(Entries taken from a collection)
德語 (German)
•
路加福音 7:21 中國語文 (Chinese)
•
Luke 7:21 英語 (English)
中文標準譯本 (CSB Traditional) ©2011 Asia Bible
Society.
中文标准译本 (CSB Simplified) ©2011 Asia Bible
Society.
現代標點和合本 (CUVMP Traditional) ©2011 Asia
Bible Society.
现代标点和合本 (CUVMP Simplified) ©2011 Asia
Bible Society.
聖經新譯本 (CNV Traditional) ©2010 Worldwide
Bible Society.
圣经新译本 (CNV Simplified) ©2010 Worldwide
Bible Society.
---
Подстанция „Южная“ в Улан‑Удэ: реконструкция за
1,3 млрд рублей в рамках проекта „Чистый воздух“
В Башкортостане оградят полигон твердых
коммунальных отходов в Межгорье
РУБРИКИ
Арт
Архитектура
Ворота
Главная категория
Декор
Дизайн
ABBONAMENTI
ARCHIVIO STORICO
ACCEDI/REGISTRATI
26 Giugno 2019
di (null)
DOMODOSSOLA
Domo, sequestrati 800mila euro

-- To-do item --
The answer must be every line from the records above that contains the word "Worldwide", copied out.

-- Result of the task --
聖經新譯本 (CNV Traditional) ©2010 Worldwide
圣经新译本 (CNV Simplified) ©2010 Worldwide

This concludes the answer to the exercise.